>> Start Text provided

CMPT 165
Introduction to the Internet
and the World Wide Web
By Hassan S. Shavarani
Unit2: Markup and HTML
In this unit you will learn the following
- Create web pages in HTML with a text editor, following the rules of XHTML syntax and using appropriate HTML tags
- Create a web page that includes links and images
- List some common HTML tags
- Use relative URLs to refer to resources on a website
Topics
- Text Files and Markup
- HTML and Tags
- Attributes and More
- Semantic Markup
- Validating HTML
- URLs: Links and Images
- Character References
Markup Languages
- A markup language is a way to describe a document for a computer using only plain text
- LaTeX is a markup language often used for scientific and mathematical documents
This is a sentence with an \emph{emphasized} word, and a formula: \(x^2 - x + 1\).
* image from http://www.cs.sfu.ca/CourseCentral/165/common/study-guide/figures/latex.png
Same Example in HTML
<p>This is a sentence with an <em>emphasized</em> word,
and a formula: x<sup>2</sup> - x + 1.</p>
This is a sentence with an emphasized word,
and a formula: x2 - x + 1.
All of HTML, CSS, and JavaScript files are
just Text Files with code in them
Text Files and Text Editors
A Text File is a generic term for a file that contains only characters
- they could be for storing data (like CSV files for spreadsheet data)
- or could be documents (like LaTeX or HTML files)
- or could be programs (in JavaScript, Python, Java, C, …)
In order to work with text files, you will need a program called a text editor
HTML files are edited with a text editor:
just make sure you save the file with the extension .html
(i.e. name it something like mypage.html)

>> End Text provided
>> Start Entries provided

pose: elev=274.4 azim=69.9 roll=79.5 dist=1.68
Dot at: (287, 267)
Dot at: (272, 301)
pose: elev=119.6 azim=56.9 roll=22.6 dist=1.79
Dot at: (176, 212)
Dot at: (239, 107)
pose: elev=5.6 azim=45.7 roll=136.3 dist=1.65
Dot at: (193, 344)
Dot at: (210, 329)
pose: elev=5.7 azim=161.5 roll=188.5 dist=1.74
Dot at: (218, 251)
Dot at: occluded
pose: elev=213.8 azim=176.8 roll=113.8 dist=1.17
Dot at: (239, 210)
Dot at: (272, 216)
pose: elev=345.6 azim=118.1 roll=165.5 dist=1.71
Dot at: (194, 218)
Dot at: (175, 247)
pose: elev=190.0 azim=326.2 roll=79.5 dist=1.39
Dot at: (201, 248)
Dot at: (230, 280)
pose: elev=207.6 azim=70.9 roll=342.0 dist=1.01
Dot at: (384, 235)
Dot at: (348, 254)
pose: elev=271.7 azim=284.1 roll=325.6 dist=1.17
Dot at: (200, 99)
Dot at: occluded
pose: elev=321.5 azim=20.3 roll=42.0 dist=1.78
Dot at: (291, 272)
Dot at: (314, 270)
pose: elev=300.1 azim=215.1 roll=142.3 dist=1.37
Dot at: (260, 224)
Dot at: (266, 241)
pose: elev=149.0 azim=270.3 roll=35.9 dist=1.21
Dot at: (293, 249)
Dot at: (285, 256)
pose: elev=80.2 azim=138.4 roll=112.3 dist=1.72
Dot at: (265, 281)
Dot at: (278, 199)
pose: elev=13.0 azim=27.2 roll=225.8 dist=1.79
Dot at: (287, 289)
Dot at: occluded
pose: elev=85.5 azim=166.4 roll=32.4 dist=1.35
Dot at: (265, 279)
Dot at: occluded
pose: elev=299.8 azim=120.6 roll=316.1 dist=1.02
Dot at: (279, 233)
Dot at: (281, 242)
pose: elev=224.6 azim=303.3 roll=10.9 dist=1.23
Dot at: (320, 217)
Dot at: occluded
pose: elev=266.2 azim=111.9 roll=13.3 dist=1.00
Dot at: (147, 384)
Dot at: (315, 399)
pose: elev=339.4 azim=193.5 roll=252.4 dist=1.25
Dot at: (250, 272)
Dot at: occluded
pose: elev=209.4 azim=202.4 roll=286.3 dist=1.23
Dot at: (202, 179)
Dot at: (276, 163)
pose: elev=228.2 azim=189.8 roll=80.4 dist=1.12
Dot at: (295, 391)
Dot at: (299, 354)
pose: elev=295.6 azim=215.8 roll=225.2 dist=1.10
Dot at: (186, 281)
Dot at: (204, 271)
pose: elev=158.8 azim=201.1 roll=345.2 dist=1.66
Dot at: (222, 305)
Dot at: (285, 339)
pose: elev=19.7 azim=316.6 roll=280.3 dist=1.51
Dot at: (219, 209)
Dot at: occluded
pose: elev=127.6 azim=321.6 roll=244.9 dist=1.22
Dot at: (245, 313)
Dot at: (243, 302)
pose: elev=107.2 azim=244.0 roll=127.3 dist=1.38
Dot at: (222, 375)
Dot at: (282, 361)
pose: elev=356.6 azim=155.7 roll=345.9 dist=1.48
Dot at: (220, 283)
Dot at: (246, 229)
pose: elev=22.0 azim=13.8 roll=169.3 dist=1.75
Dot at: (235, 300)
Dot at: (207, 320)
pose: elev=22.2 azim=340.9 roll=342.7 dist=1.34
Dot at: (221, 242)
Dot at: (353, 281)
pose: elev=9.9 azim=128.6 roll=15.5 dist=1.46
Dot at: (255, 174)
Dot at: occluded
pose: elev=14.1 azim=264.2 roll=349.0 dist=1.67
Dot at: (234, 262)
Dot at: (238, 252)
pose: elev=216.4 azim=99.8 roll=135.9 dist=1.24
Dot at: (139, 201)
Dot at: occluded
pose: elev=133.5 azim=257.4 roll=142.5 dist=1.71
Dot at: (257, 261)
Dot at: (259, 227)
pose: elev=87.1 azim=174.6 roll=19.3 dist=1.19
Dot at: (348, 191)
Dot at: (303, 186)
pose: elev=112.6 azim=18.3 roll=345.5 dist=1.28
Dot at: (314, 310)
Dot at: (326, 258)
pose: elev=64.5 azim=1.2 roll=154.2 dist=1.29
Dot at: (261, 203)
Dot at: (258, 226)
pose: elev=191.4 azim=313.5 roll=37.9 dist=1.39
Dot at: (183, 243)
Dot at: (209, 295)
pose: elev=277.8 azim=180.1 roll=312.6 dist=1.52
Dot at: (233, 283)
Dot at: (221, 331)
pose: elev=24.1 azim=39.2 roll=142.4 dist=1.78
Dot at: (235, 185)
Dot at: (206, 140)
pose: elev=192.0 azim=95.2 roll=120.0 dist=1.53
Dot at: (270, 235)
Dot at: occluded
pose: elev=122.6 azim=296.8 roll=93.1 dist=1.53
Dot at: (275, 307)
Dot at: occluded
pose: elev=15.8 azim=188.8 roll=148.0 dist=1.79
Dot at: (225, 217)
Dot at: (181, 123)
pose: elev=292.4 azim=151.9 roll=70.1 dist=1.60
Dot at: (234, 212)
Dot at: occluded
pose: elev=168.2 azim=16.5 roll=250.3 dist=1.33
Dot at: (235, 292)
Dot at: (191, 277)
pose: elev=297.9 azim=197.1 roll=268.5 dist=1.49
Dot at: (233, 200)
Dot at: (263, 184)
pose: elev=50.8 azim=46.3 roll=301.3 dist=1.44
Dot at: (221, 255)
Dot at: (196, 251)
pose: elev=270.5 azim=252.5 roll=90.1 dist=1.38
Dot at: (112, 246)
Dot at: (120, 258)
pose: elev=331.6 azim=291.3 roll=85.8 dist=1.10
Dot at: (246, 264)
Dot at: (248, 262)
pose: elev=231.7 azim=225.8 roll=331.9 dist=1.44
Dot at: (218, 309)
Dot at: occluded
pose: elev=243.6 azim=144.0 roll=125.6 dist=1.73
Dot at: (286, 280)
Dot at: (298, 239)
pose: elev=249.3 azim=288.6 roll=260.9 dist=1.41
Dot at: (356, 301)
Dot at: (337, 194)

>> End Entries provided

Objective A: Using the markup and HTML lesson, say whether each statement agrees with it: (i) LaTeX is often used for scientific and mathematical documents; (ii) HTML files need some program other than a text editor; (iii) CSV files are named as text files that hold spreadsheet data. For each, answer yes or no and quote the words that decide it.
Objective B: Write what comes next in the markup and HTML lesson, picking up after its last line.

Task output A:
(i) Yes: "LaTeX is a markup language often used for scientific and mathematical documents"
(ii) No: "HTML files are edited with a text editor"
(iii) Yes: "they could be for storing data (like CSV files for spreadsheet data)"

Task output B:
The History of HTML [*]
HTML 1.0
- the first release of HTML to the world
- not many people were involved in website creation at the time, and the language was very limiting
- what it could to was to get some simple text onto the web
* content from http://www.yourhtmlsource.com/starthere/historyofhtml.html
The History of HTML [*]
HTML 2.0
- included everything from the original 1.0 specifications but added a few new features to the mix
- it was the standard for website design until Jan. 1997
- defined many core HTML features for the first time
* content from http://www.yourhtmlsource.com/starthere/historyofhtml.html
The History of HTML [*]
HTML 3.0
- began with the introduction of new proprietary tags and attributes into Netscape Navigator browser
- other browsers began to act differently on the same set of tags
- Was abandoned due to the slow speed of browser companies to implement the full set of new extensions
* content from http://www.yourhtmlsource.com/starthere/historyofhtml.html
The History of HTML
HTML 3.2
- world Wide Web Consortium (abbreviated to the W3C) was founded in 1994
- W3C introduced its first web developement standard as WILBUR or HTML 3.2
- most of the extensions tags that had been introduced by Netscape did not make it into these new standards
- it soon caught on and became the official standard in Jan. 1997, and today practically all browsers support it fully
* content from http://www.yourhtmlsource.com/starthere/historyofhtml.html
The History of HTML
HTML 4.0
- most of its new functionality set came from the ill-fated HTML 3.0 specs and old tags
- the focus was on internationalisation, and support for HTML’s new supporting presentational language, cascading stylesheets
- was recommended by the W3C in Dec. 1997 and became the official standard in Apr. 1998
* content from http://www.yourhtmlsource.com/starthere/historyofhtml.html
The History of HTML
XHTML 1.0
- W3C recommended it as the web developement standard in Jan. 2000
- it inherits from both XML and HTML
- there were not many new or deprecated tags and attributes in XHTML
- it is mainly just a new set of coding rules
- you have to close every tag you open!
* content from http://www.yourhtmlsource.com/starthere/historyofhtml.html
The History of HTML
HTML 5.0
- W3C was trying to introduce XHTML 2.0
- Web Hypertext Application Technology Working Group (WHATWG) developed a new specification set over HTML 4.0
- W3C disconiued XHTML 2.0 and announced HTML 5.0 as the new standard on Sep. 2014
* content from http://www.yourhtmlsource.com/starthere/historyofhtml.html
Now let's see what an HTML document looks like
HTML Page Structure
* image from https://www.w3schools.com/html/html_intro.asp
HTML Tags
the things wrapped in triangular braces
(the < … > characters) are called tags
There are both opening tags and closing tags
(or starting tags and ending tags)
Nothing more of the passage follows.